In fact, from my perspective, it’s possible that we could have a pandemic and not even notice it. If, for example, a symptomless virus like TTV or GBV were to enter into humans today and spread around the world, we probably wouldn’t be able to tell. Most conventional systems to detect diseases only catch things that cause clear symptoms. A virus that didn’t cause any immediate harm would likely be missed.

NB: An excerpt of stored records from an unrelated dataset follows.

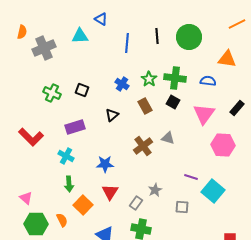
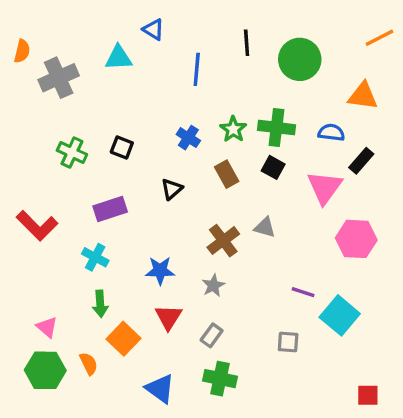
black line: (157, 36) -> (247, 43), moved
black rectangle: (237, 108) -> (361, 161), moved
gray star: (155, 190) -> (213, 286), moved
pink triangle: (26, 198) -> (47, 327), moved

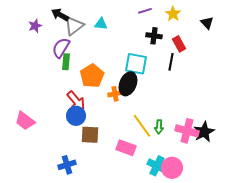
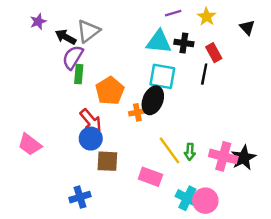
black arrow: (60, 15) -> (66, 37), moved
cyan triangle: (101, 24) -> (159, 42), moved, size x1.6
purple star: (35, 26) -> (38, 21), moved

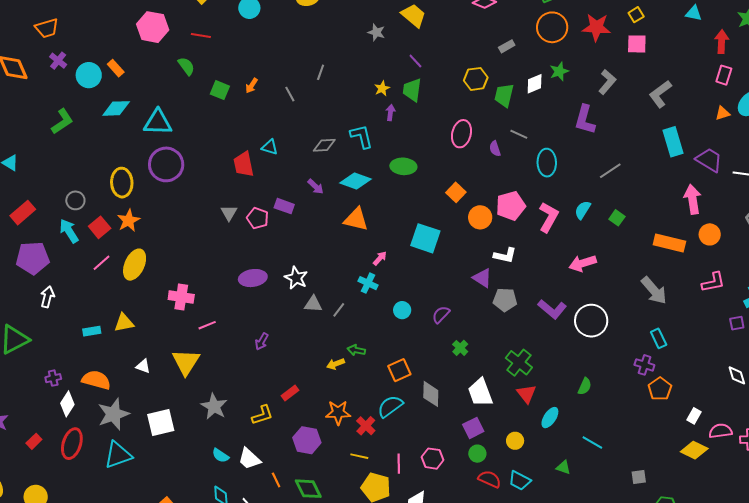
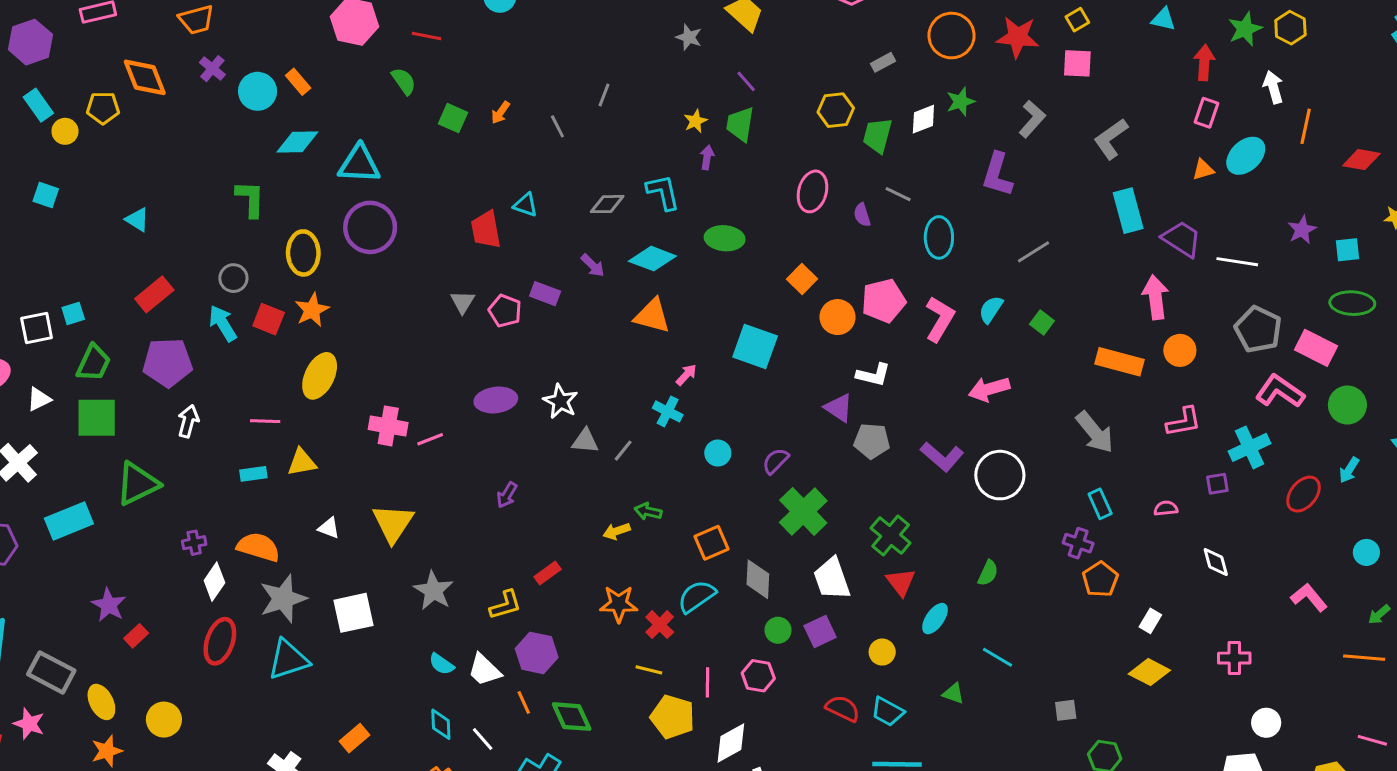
green L-shape: (62, 121) -> (250, 199), moved, turned -56
red square: (100, 227) -> (269, 319), turned -30
pink line: (102, 263) -> (265, 421), moved, turned 42
pink line: (207, 325) -> (430, 439), moved
green cross: (460, 348) -> (803, 512), size x2.0
pink semicircle: (721, 431) -> (1166, 508), moved, size x0.7
purple hexagon: (307, 440) -> (537, 653), moved
red rectangle: (34, 441) -> (136, 636), moved
green circle: (477, 454) -> (778, 630), moved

Of course, “immediate” isn’t the same thing as “never.” If a virus like HIV were to enter into humans today and spread globally, it wouldn’t be detected for years, since major disease would occur sometime after initial infection. HIV causes only a relatively minor set of syndromes immediately, even though it starts to spread right away. AIDS, the major disease of HIV, doesn’t emerge until years later. Since conventional methods for detecting new pandemics rely primarily on seeing symptoms, a virus that spreads silently would likely miss our radar, spreading to devastating levels before an alarm could be triggered.
Missing the next HIV would obviously be a catastrophic public health failure. Yet new viruses, even if likely to be completely harmless, like TTV and GBV, need to be monitored if they are moving quickly through the human population. As we saw in chapter 1, viruses can change. They can mutate. They can recombine with other viruses, mixing genetic material to create something new and deadly. If there’s a new virus in humans and it’s spreading globally, we need to know about it. The dividing line from spreading and benign to spreading and deadly is a potentially narrow one.